Camilo lembrou ainda que aos 26 anos, a médium foi morar em Lavras, Minas Gerais, onde viveu os anos de maior produtividade de sua atividade mediúnica. No Centro Espírita de Lavras, pôde participar de sessões de materialização e também atuar com vários tipos de modalidades mediúnicas, pois era médium de vidência, de cura, de audiência, e de premonição, entre outros. Grande parte dos livros que escreveu foi escrita em Lavras. E entre eles está “Memórias de um suicida”.
“Esse livro continua sendo uma obra imortal. Escrevê-lo era o seu grande compromisso com o plano espiritual.
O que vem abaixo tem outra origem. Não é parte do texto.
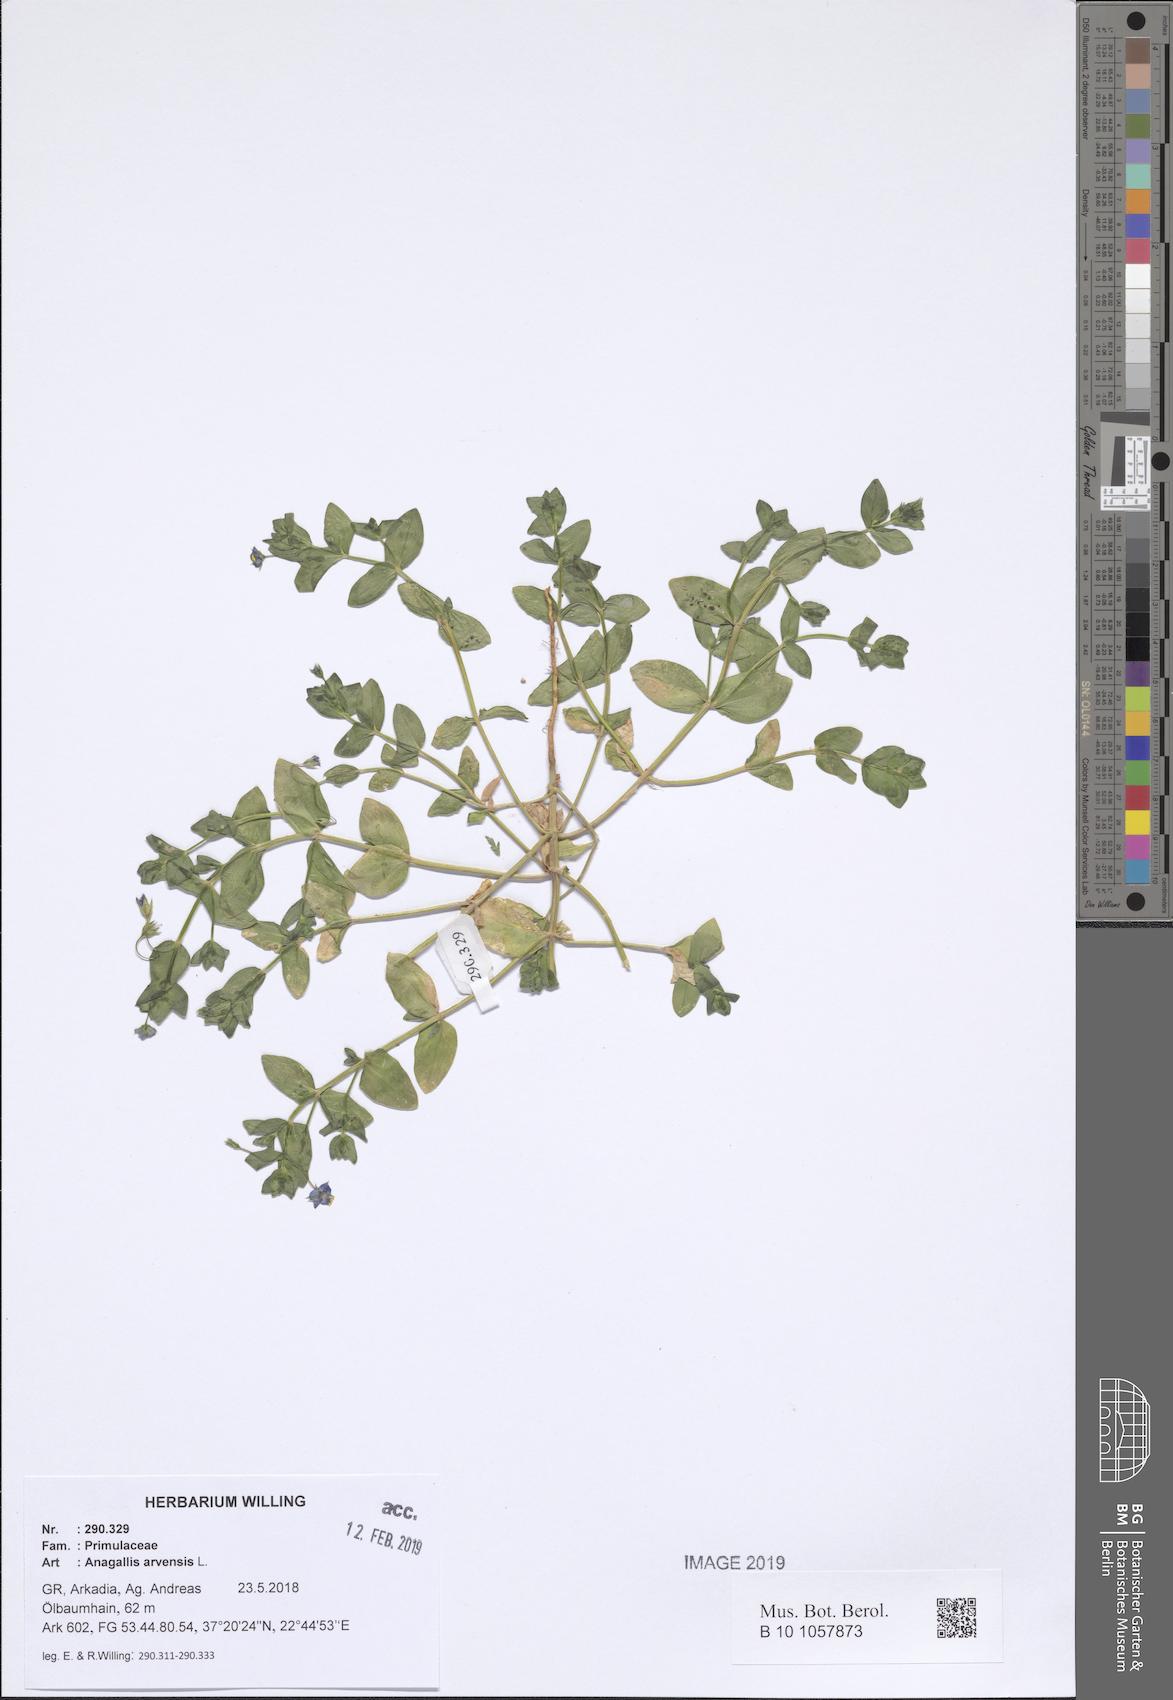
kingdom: Plantae
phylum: Tracheophyta
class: Magnoliopsida
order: Ericales
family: Primulaceae
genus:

Para poder escrevê-lo, ela teve o primeiro contato com Camilo Castelo Branco quando tinha só 12 anos de idade e não sabia quem ele era. Só depois de ver uma foto dele em um livro descobriu que se tratava de um escritor português. Ele começa a escrever suas memórias através da mediunidade de Yvonne em 1926 e só termina em 1942”, relatou Camilo.
Em sua opinião, muitos espíritas se negam a ler esse livro por considerá-lo muito pesado, mas esquecem a época em que foi escrito e as características do seu autor, que era um escritor romântico, habituado a escrever de forma muito descritiva. Além disso, a proposta do livro era prevenir o suicídio e, na época, se acreditava que a melhor forma de educar era o medo, para que as pessoas recuassem da ideia de suicídio. Mas ainda hoje tem um valor inquestionável.
“E onde eu vou fazer palestras, ouço o testemunho de pessoas que dizem ter desistido da ideia de suicídio após terem lido esse livro. E esse é um assunto que tem hoje mais visibilidade do que antigamente. Por isso, o trabalho de Yvonne Pereira como exemplo de médium e, em especial, por seu livro Memórias de um Suicida é tão importante. Esse livro representa um hino de amor à vida. E Yvonne é muito especial por ser gente como a gente e uma pessoa que não se abateu com as dificuldades que enfrentou”, concluiu Camilo, que tem agora como uma de suas metas a inauguração de um local, na Bahia, voltado para as questões de mediunidade. Com previsão de inauguração para abril do próximo ano, o futuro instituto se propõe a ser um espaço destinado às pesquisas para a produção de estudos e reflexões em torno da mediunidade, com pesquisa de campo e experimentação. E o seu nome já mostra a influência que terá da médium, pois se chamará Instituto de Mediunidade Yvonne Pereira.
Texto de Rita Cirne, publicado no Batuíra Jornal nº 119.